M23 rebels in eastern Democratic Republic of Congo have declared a ceasefire for UN chief Ban Ki-moon’s visit to the conflict-hit area, a spokesman for the group says.
Mr Ban has arrived in the regional capital Goma, where one person was killed in a rocket attack on Wednesday.
He said he was deeply concerned by the renewed fighting there.
On Wednesday, the World Bank unveiled a $1bn (£660m) aid package to help DR Congo and its neighbours.
World Bank head Jim Yong Kim, who is also visiting DR Congo, said the money would be used for health, education, cross-border trade and hydroelectricity projects.
At least 20 people have been killed since Monday in heavy fighting between government and M23 forces.
UN peacekeeping officer Col Premanku Ghosh said two rockets had exploded in Goma’s Ndosho neighbourhood on Wednesday and that civilians were among the casualties.
These have been the first clashes between the two sides since the rebels pulled out of Goma last year, after seizing the city in November.
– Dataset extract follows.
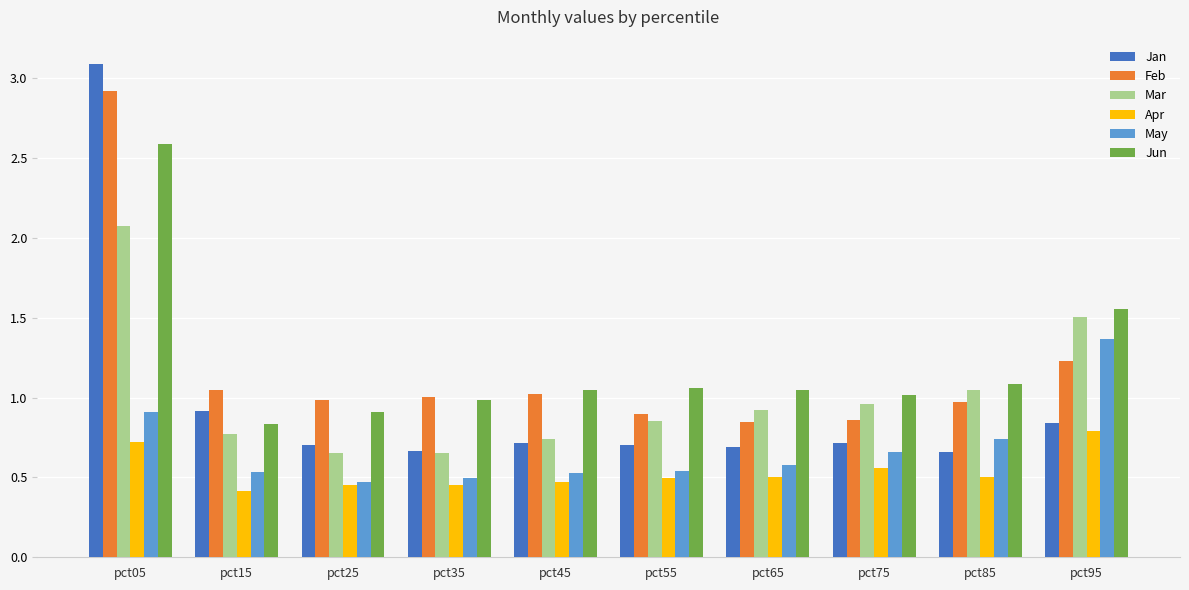

What is the difference between the Feb values at pct05 and pct35?

1.9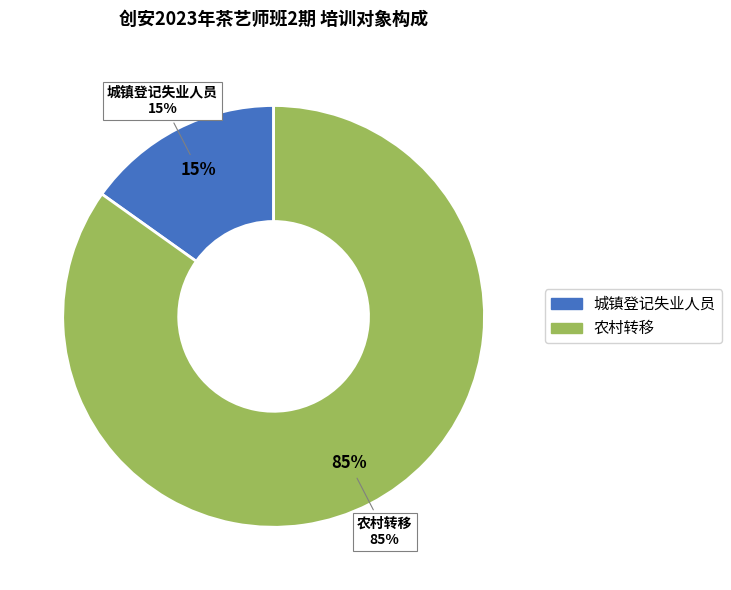

Which slice represents more than half of the pie?

农村转移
Mr Ban told the BBC’s Gabriel Gatehouse in Goma that the introduction of a 3,000-strong intervention brigade to support the UN peacekeeping mission would help to protect the civilian population.
When asked if the new force would fight, Mr Bank replied they were “mandated to enforce peace whenever it is necessary, whenever security deteriorates to the point where it is necessary”.
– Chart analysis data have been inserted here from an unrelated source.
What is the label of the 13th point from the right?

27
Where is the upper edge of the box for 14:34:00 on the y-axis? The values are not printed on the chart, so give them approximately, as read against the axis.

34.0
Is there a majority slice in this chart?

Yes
The brigade have the right to neutralise and disarm the rebels, as part of their mission. Mr Ban earlier said the timing was “very crucial and important” in the conflict.
The UN has nearly 20,000 peacekeepers in eastern DR Congo.
Our correspondent says that by some estimates there could be as many as 50,000 armed men in the region, belonging to several dozen armed groups.
An estimated 800,000 people have fled their homes since the M23 launched its rebellion last May.
M23 political spokesman Amani Kabasha told Reuters news agency the group had “decided to announce this ceasefire to allow His Excellency Ban Ki-moon to visit Goma as he promised”.
“We also want to give peace a chance and ask the government to come back to the negotiating table in Kampala,” the Associated Press news agency quoted him as saying.
Joanna Trevor, from the UK charity Oxfam, said Mr Ban’s visit was a “welcome injection of high-level diplomacy, much needed at this time”.
“Thousands of people are again homeless after a new explosion in violence forced them to flee the camps where they had sought protection and refuge,” she said in a statement from DR Congo.
“People don’t know where to go to find safety. For all the talk and signed pieces of paper over the past few months, civilians on the ground… are still at daily risk of attack.”
Meanwhile, Jim Yong Kim said the new aid package could be “a major contributor to a lasting peace”.
The package is to support a peace deal signed in February between DR Congo and its neighbours, some of whom are accused of backing the rebels.
The largest tranche of the aid – $340m – will go towards an 80-megawatt hydroelectric project in Rusumo Falls, providing electricity to Burundi, Rwanda and Tanzania.
Despite its vast mineral wealth, decades of conflict and mismanagement mean most Congolese remain stuck in poverty.
Mr Ban and Mr Kim are also due to visit Rwanda and Uganda.
Last year, a UN report accused the two countries of backing the M23, an allegation they denied.